[Exercise directions]: For the records that follow, please set down exactly the lines between the one holding "color: #f0f0f0;" and the one holding "clicks in pawn", inclusive, and only those.

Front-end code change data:
=== Section Start ===

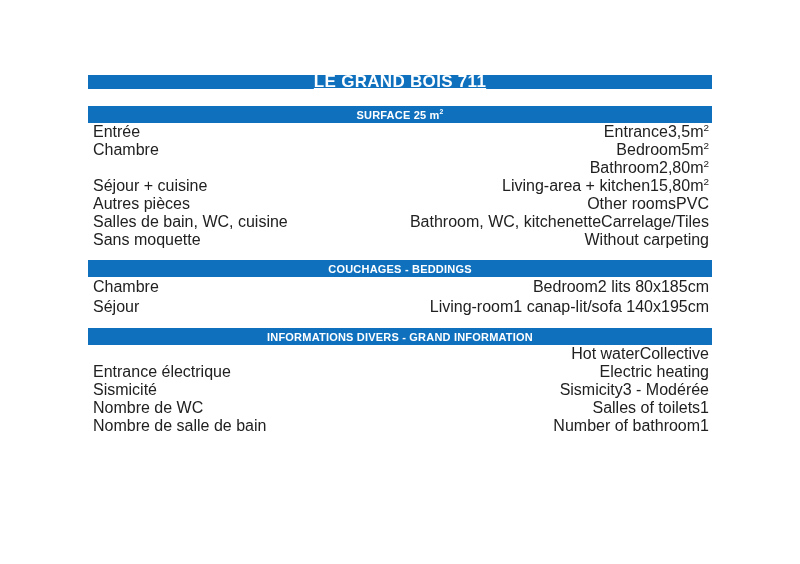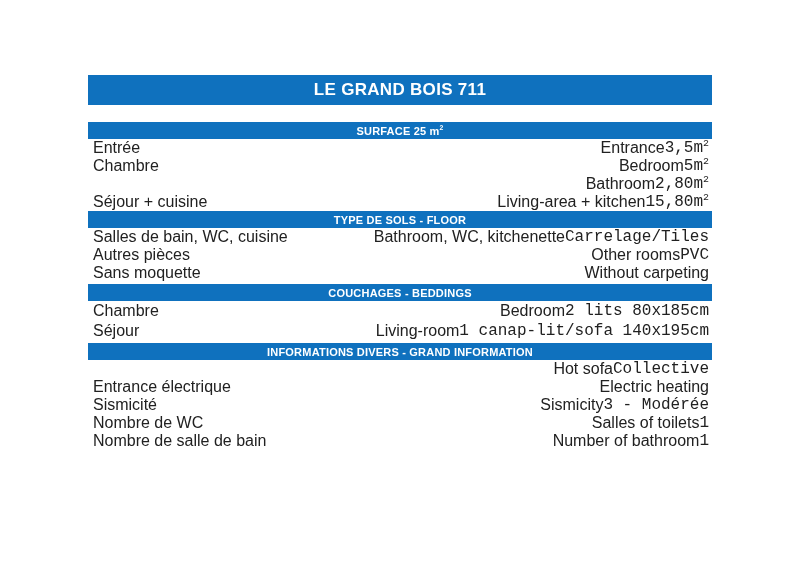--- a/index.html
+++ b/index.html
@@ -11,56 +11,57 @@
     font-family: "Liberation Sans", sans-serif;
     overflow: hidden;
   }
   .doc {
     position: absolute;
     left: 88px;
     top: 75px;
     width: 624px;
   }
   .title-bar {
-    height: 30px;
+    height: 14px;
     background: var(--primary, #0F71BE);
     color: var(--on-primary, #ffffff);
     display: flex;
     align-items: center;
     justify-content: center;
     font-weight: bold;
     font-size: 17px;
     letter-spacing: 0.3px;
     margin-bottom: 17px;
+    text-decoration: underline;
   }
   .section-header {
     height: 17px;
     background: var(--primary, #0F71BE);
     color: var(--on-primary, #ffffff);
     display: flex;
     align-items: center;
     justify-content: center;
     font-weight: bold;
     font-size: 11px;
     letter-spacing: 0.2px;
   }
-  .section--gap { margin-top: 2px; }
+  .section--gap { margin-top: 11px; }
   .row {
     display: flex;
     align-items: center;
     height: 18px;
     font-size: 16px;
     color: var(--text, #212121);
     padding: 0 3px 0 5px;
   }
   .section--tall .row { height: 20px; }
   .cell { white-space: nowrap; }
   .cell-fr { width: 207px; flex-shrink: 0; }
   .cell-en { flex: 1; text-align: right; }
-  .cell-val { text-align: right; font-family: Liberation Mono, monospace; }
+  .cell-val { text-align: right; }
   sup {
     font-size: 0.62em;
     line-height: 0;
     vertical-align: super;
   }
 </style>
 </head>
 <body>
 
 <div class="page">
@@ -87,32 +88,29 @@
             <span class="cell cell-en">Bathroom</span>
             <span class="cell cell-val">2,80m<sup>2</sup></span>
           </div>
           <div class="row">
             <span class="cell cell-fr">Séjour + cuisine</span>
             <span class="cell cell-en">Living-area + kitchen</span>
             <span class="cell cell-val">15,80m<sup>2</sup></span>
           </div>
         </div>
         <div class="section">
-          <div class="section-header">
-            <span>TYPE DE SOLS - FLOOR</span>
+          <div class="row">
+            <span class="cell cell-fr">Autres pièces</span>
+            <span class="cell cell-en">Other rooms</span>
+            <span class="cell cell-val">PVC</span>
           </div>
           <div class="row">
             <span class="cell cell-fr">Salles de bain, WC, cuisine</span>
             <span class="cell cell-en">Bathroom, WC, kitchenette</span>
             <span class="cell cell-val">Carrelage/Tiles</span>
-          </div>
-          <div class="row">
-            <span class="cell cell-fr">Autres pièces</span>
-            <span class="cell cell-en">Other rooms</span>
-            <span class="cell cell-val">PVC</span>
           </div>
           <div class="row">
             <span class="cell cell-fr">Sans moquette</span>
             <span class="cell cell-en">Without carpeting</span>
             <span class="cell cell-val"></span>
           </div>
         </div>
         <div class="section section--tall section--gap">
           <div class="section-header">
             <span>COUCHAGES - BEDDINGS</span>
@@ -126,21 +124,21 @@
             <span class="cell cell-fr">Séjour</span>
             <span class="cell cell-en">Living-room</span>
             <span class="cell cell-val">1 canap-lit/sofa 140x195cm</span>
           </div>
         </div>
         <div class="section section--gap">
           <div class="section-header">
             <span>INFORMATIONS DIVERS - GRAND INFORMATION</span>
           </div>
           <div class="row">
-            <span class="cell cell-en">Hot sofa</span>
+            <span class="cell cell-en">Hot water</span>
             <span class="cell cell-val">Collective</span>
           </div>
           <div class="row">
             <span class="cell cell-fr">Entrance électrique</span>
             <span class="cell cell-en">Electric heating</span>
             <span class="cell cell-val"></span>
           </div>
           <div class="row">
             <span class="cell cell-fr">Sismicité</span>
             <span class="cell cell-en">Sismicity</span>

=== Section End ===
=== Section Start ===

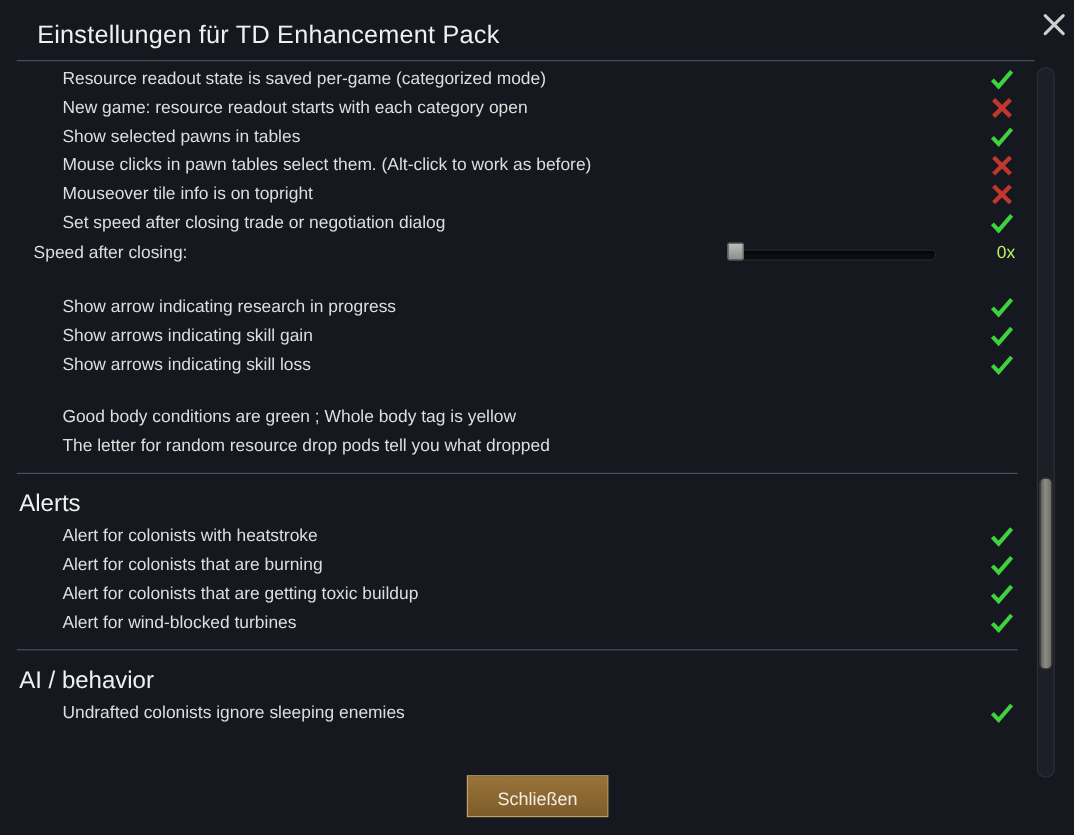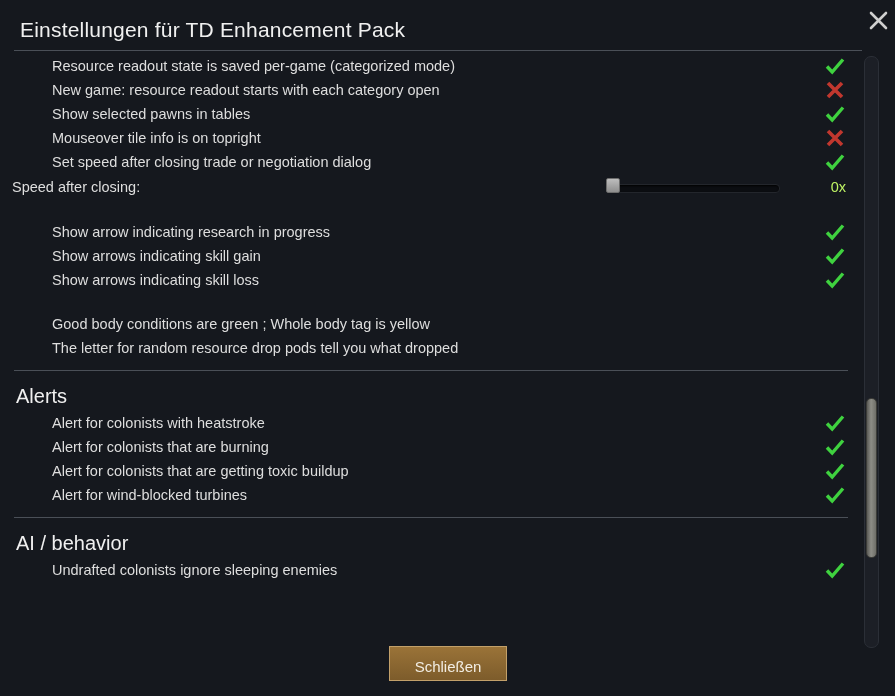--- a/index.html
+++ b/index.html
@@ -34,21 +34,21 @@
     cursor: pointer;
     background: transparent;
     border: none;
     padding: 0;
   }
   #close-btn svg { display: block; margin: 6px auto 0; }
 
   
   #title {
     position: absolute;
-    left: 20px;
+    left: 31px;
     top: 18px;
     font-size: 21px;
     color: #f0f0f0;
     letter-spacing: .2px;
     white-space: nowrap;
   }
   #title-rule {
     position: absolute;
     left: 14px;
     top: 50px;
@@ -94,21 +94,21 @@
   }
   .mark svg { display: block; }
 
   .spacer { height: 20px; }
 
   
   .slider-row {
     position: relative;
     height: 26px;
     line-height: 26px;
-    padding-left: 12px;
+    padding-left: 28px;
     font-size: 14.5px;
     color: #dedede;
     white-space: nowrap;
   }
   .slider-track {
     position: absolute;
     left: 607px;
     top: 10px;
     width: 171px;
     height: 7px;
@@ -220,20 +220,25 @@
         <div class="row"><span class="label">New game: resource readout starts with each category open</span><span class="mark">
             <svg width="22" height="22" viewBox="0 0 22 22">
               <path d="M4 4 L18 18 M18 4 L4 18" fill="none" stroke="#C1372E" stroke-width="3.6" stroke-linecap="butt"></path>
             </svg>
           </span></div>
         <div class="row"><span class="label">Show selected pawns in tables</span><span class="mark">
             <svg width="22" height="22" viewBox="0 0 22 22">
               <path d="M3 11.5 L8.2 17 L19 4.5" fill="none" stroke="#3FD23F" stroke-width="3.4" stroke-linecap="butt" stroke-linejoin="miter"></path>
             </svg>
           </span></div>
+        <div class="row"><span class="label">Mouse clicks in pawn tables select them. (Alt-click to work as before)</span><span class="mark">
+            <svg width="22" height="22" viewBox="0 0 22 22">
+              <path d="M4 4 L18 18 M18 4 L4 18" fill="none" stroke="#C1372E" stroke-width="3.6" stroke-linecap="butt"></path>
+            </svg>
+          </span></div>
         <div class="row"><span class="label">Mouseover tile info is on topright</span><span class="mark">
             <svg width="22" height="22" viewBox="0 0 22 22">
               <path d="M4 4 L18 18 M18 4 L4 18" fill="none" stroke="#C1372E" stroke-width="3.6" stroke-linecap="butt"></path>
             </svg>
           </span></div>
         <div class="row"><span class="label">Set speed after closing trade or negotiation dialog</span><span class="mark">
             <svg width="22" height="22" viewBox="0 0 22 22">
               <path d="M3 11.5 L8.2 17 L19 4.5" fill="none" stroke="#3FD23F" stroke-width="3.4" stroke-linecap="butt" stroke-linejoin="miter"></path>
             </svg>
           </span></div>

=== Section End ===
=== Section Start ===

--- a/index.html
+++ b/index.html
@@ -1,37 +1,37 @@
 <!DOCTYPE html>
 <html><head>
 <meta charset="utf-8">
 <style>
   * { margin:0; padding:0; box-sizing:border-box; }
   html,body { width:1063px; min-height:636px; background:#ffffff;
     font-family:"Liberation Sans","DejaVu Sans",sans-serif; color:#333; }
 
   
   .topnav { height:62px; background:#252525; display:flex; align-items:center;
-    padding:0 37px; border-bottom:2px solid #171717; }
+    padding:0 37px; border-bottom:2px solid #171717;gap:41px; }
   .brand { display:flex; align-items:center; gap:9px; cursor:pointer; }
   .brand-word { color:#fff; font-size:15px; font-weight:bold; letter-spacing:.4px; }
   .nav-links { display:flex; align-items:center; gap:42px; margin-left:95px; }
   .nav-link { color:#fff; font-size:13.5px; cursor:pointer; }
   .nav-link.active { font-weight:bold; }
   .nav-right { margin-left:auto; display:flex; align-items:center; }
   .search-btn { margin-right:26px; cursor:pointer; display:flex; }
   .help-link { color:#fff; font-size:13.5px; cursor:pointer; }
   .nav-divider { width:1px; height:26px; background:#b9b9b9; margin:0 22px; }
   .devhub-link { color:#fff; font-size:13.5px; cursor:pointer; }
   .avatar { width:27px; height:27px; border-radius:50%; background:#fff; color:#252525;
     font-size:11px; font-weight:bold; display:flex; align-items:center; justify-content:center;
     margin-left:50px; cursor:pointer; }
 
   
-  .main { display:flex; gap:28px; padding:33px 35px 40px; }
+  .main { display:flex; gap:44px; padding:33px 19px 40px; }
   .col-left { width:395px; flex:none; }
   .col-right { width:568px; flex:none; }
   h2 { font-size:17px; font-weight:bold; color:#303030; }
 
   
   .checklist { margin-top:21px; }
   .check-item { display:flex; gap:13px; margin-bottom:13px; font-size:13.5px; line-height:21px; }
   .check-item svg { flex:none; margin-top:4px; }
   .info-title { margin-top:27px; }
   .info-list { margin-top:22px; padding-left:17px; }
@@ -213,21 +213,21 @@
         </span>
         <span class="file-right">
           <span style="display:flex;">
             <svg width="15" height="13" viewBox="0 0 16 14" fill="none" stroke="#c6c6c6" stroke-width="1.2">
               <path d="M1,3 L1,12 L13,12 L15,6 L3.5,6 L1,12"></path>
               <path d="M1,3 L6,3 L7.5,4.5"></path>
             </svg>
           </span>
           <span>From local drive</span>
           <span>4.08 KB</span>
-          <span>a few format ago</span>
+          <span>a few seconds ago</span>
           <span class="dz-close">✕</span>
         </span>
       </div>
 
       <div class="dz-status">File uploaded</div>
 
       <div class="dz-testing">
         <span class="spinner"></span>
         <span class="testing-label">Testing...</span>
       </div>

=== Section End ===

[Answer to this exercise]:
     color: #f0f0f0;
     letter-spacing: .2px;
     white-space: nowrap;
   }
   #title-rule {
     position: absolute;
     left: 14px;
     top: 50px;
@@ -94,21 +94,21 @@
   }
   .mark svg { display: block; }
 
   .spacer { height: 20px; }
 
   
   .slider-row {
     position: relative;
     height: 26px;
     line-height: 26px;
-    padding-left: 12px;
+    padding-left: 28px;
     font-size: 14.5px;
     color: #dedede;
     white-space: nowrap;
   }
   .slider-track {
     position: absolute;
     left: 607px;
     top: 10px;
     width: 171px;
     height: 7px;
@@ -220,20 +220,25 @@
         <div class="row"><span class="label">New game: resource readout starts with each category open</span><span class="mark">
             <svg width="22" height="22" viewBox="0 0 22 22">
               <path d="M4 4 L18 18 M18 4 L4 18" fill="none" stroke="#C1372E" stroke-width="3.6" stroke-linecap="butt"></path>
             </svg>
           </span></div>
         <div class="row"><span class="label">Show selected pawns in tables</span><span class="mark">
             <svg width="22" height="22" viewBox="0 0 22 22">
               <path d="M3 11.5 L8.2 17 L19 4.5" fill="none" stroke="#3FD23F" stroke-width="3.4" stroke-linecap="butt" stroke-linejoin="miter"></path>
             </svg>
           </span></div>
+        <div class="row"><span class="label">Mouse clicks in pawn tables select them. (Alt-click to work as before)</span><span class="mark">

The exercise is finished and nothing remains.